**Fragmento:**
>>>
Las líneas que garabateó sobre la primera página en blanco de un ejemplar de Diálogos con Leucó antes de ingerir el frasco de pastillas que le quitaría la vida no son las de un hombre al borde de un colapso depresivo. Al contrario, hasta hay en ellas buen humor: “Perdono a todos y a todos pido perdón. ¿De acuerdo? No hagan demasiado chisme”. O sea, pueden hacer chisme, pero no exageren. Tal como hacían los dioses griegos, con toda su mundanidad, en las conversaciones de ese libro extraño que Pavese prefería sobre todos cuantos escribió, y que de esta forma lúgubre legó como testamento literario.
En su libro sobre el suicidio, cuyo título toma un verso de W. B. Yeats, El dios salvaje, Al Alvarez menciona que “para Cesare Pavese [el suicidio] fue tan inevitable como el siguiente amanecer, un acontecimiento que ni todo el éxito, ni los elogios lograron postergar”. Efectivamente: la efervescencia interior del poeta inspirado, del intelectual culto (especialista en Walt Withman; traductor de William Faulkner), del escritor de talento, del reconocido editor, no tendía a la nada, sino al todo; aunque disfrutaba de momentos simples y placeres sencillos (como destaca en sus poemas), no le bastaba la vida breve sino que anhelaba la larga y luminosa eternidad.
Comparto el punto de vista del traductor colombiano Hernán R. Vargas, quien realizó el año pasado una versión de Trabajar cansa para Fallidos Editores, de Medellín, Colombia: “Son aspectos de la vida los que iluminan algunos pasajes de la obra y no la obra la que da cuenta de la trivialidad de la existencia de cada uno, aunque la justifique”. En ese sentido no importa la anécdota del suicidio en cuanto a sus detalles morbosos en relación con las lamentaciones en verso de “una vida llena de soledad y amargura”, sino por el contrario, lo que cobra importancia es la brillantez de una propuesta literaria original y vibrante que revela la condición humana individual y aislada de cada uno de nosotros. Esta perspectiva honra lo que afirmaba Pavese con respecto a que “la poesía es un trabajo (un mestiere), más que un velo misterioso [...] y la literatura una enfermedad (en el sentido más amplio de pathos)”.
Esa vertiente empática, que se conecta con el sentimiento y no con la razón, vendría a ser el pathos pavesiano. Por eso la literatura tiene sentido sólo si es inaugural, si nos hace vibrar con las fibras de la naturaleza primaria y no si se nos explica o justifica a partir de las convenciones de la teoría literaria o de la historia de la literatura.
Comenzar desde el principio, otra vez, cada vez, como si con cada palabra inauguráramos el mundo nuevamente. Eso es lo que propone Cesare Pavese en “Del oficio de poeta”, las tres páginas en las que resume su peculiar poética, y que concluyen con un llamado a recordar el fin último de la literatura, que es la comunicación entre dos seres iguales, ni más ni menos. Para conseguir eso que parece tan trivial, se requiere claridad, es decir, respeto por el que habla y por el que escucha, no sólo en cuanto a lo que se dice y cómo se dice, sino atendiendo también a lo que escucha e imagina el lector. En las palabras recae esa responsabilidad. Es a través del lenguaje que el escritor y el lector pueden llegar a compartir universos unívocos, nuevos o al menos renovados: “El arte, como se dice, es una cosa seria. Es por lo menos tan seria como la moral o la política. Pero si tenemos el deber de apoyarnos en éstas con aquella modestia que es la búsqueda de claridad (caridad hacia los otros y dureza para nosotros); no se ve con qué derecho, ante una página escrita”, sentencia Pavese, “olvidamos el ser hombres y que un hombre nos habla”.
<<<
**Problema a resolver:**
Responde estas preguntas sobre el fragmento dedicado a Pavese:
(a) ¿Qué libro prefería Pavese sobre todos los que escribió?
(b) ¿De qué escritor fue traductor Pavese?
(c) ¿Cuántas páginas ocupa "Del oficio de poeta"?
Los registros no hacen falta para resolver nada.

Entradas de datos guardadas:
>>>
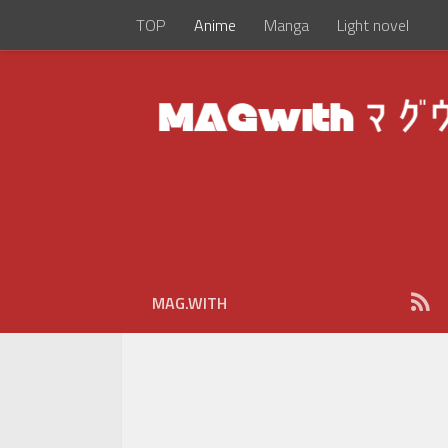
TOP
Anime
Manga
Light novel
MAG.WITH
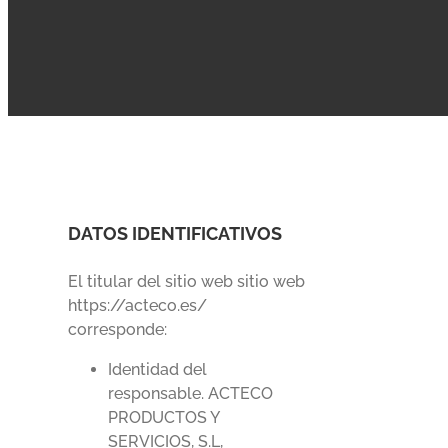
DATOS IDENTIFICATIVOS
El titular del sitio web sitio web
https://acteco.es/
corresponde:
Identidad del
responsable. ACTECO
PRODUCTOS Y
SERVICIOS, S.L,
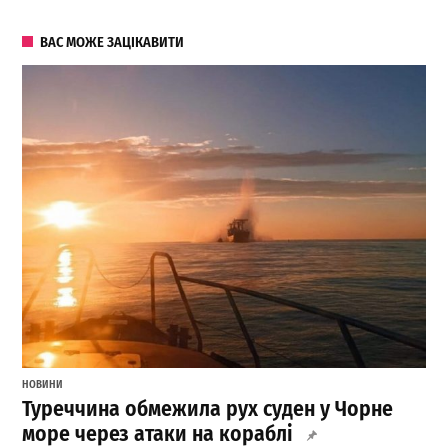
ВАС МОЖЕ ЗАЦІКАВИТИ
НОВИНИ
Туреччина обмежила рух суден у Чорне
море через атаки на кораблі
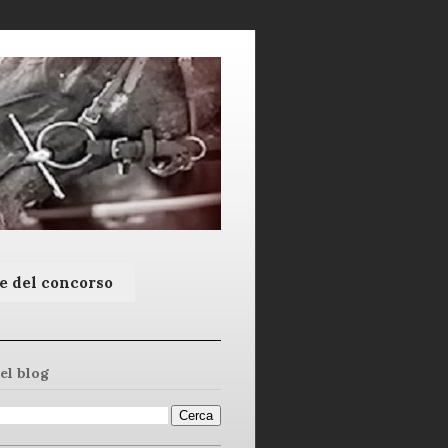
e del concorso
el blog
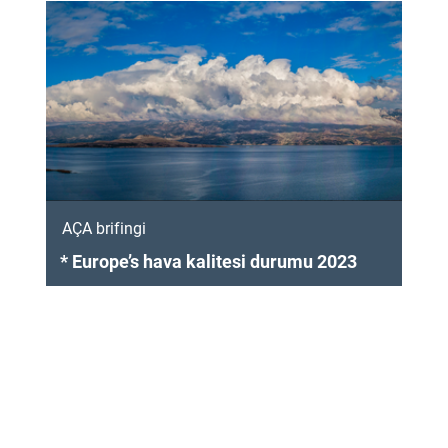
AÇA brifingi
* Europe’s hava kalitesi durumu 2023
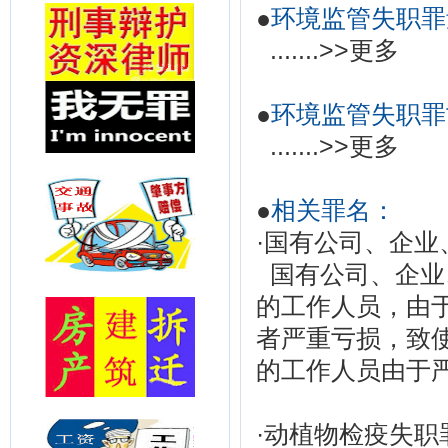
●
环境监管失职罪
.......
>>更多
●
环境监管失职罪
.......
>>更多
●
相关罪名：
·
国有公司、企业
国有公司、企业
的工作人员，由
者严重亏损，致
的工作人员由于严
·
动植物检疫失职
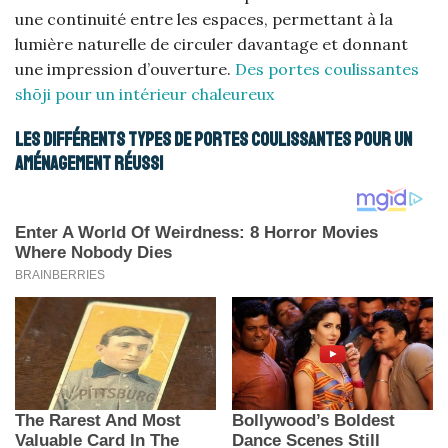
une continuité entre les espaces, permettant à la
lumière naturelle de circuler davantage et donnant
une impression d’ouverture.
Des portes coulissantes
shōji pour un intérieur chaleureux
Les différents types de portes coulissantes pour un
aménagement réussi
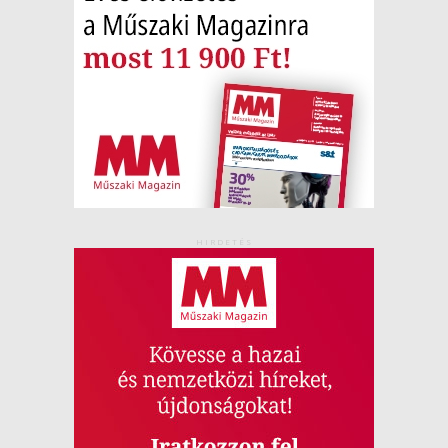
HIRDETÉS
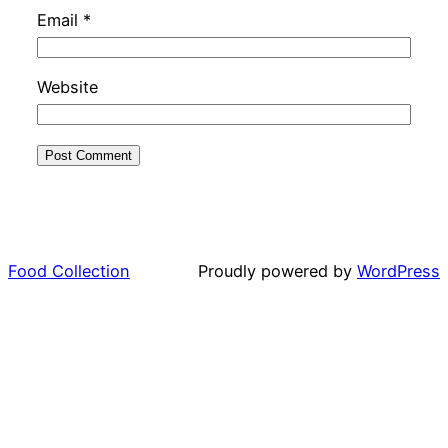
Email
*
Website
Food Collection
Proudly powered by
WordPress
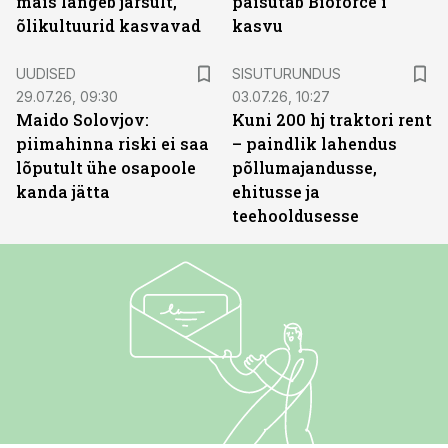
mais langeb järsult,
paisutab Bioforce’i
õlikultuurid kasvavad
kasvu
ST
UUDISED
SISUTURUNDUS
29.07.26, 09:30
03.07.26, 10:27
Maido Solovjov:
Kuni 200 hj traktori rent
piimahinna riski ei saa
– paindlik lahendus
lõputult ühe osapoole
põllumajandusse,
kanda jätta
ehitusse ja
teehooldusesse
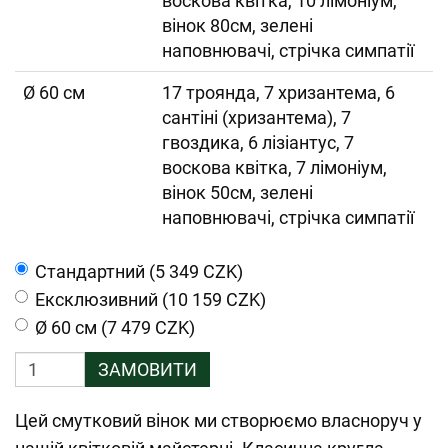
воскова квітка, 10 лімоніум,
вінок 80см, зелені
наповнювачі, стрічка симпатії
Ø 60 см
17 троянда, 7 хризантема, 6
сантіні (хризантема), 7
гвоздика, 6 лізіантус, 7
воскова квітка, 7 лімоніум,
вінок 50см, зелені
наповнювачі, стрічка симпатії
Cтандартний (5 349 CZK)
Ексклюзивний (10 159 CZK)
Ø 60 см (7 479 CZK)
ЗАМОВИТИ
Цей смутковий вінок ми створюємо власноруч у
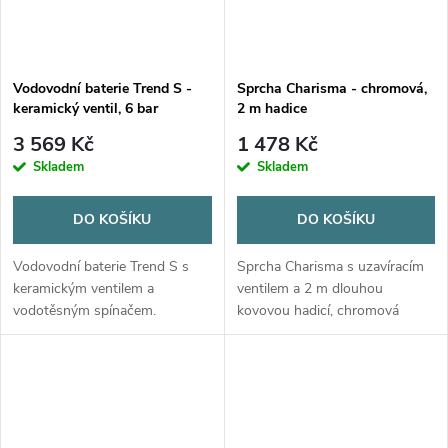
Vodovodní baterie Trend S -
Sprcha Charisma - chromová,
keramický ventil, 6 bar
2 m hadice
3 569 Kč
1 478 Kč
Skladem
Skladem
DO KOŠÍKU
DO KOŠÍKU
Vodovodní baterie Trend S s
Sprcha Charisma s uzavíracím
keramickým ventilem a
ventilem a 2 m dlouhou
vodotěsným spínačem.
kovovou hadicí, chromová
Elegantní design, ocelový vývod
povrchová úprava. Ideální pro
radius 90 mm, montážní otvor
přípojné skříňky a zásuvky na
33 mm.
vodu.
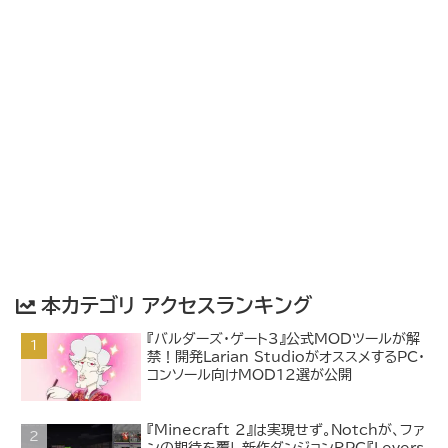
本カテゴリ アクセスランキング
『バルダーズ・ゲート3』公式MODツールが解
禁！開発Larian StudioがオススメするPC・
コンソール向けMOD12選が公開
『Minecraft 2』は実現せず。Notchが、ファ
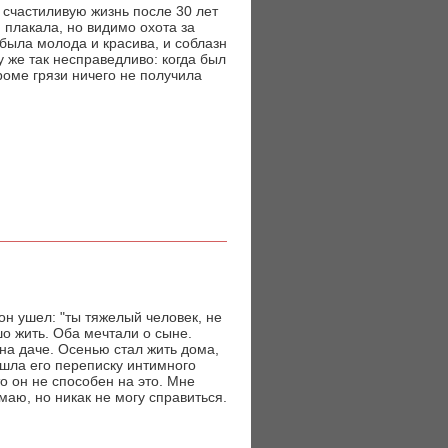
, счастиливую жизнь после 30 лет
 плакала, но видимо охота за
была молода и красива, и соблазн
у же так несправедливо: когда был
роме грязи ничего не получила
он ушел: "ты тяжелый человек, не
шо жить. Оба мечтали о сыне.
 на даче. Осенью стал жить дома,
ашла его переписку интимного
то он не способен на это. Мне
имаю, но никак не могу справиться.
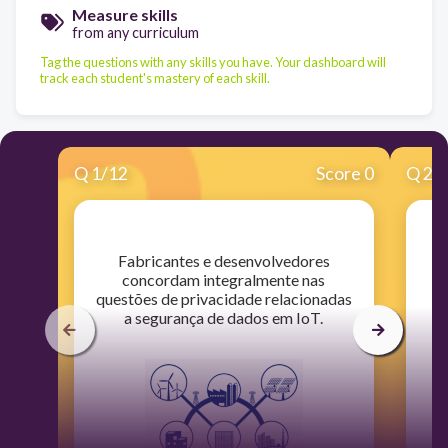
Measure skills
from any curriculum
Tag the questions with any skills you have. Your dashboard will
track each student's mastery of each skill.
Q
1
/
12
Score 0
Q
2
/
​Fabricantes e desenvolvedores
concordam integralmente nas
g
questões de privacidade relacionadas
a segurança de dados em IoT.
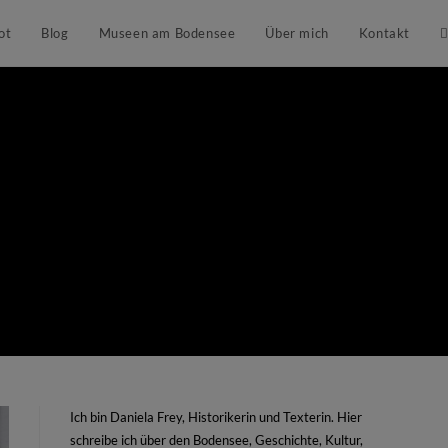
ot
Blog
Museen am Bodensee
Über mich
Kontakt
Ich bin Daniela Frey, Historikerin und Texterin. Hier
schreibe ich über den Bodensee, Geschichte, Kultur,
<<<
**Respuesta:**
(a) Diálogos con Leucó.
(b) De William Faulkner.
(c) Tres páginas.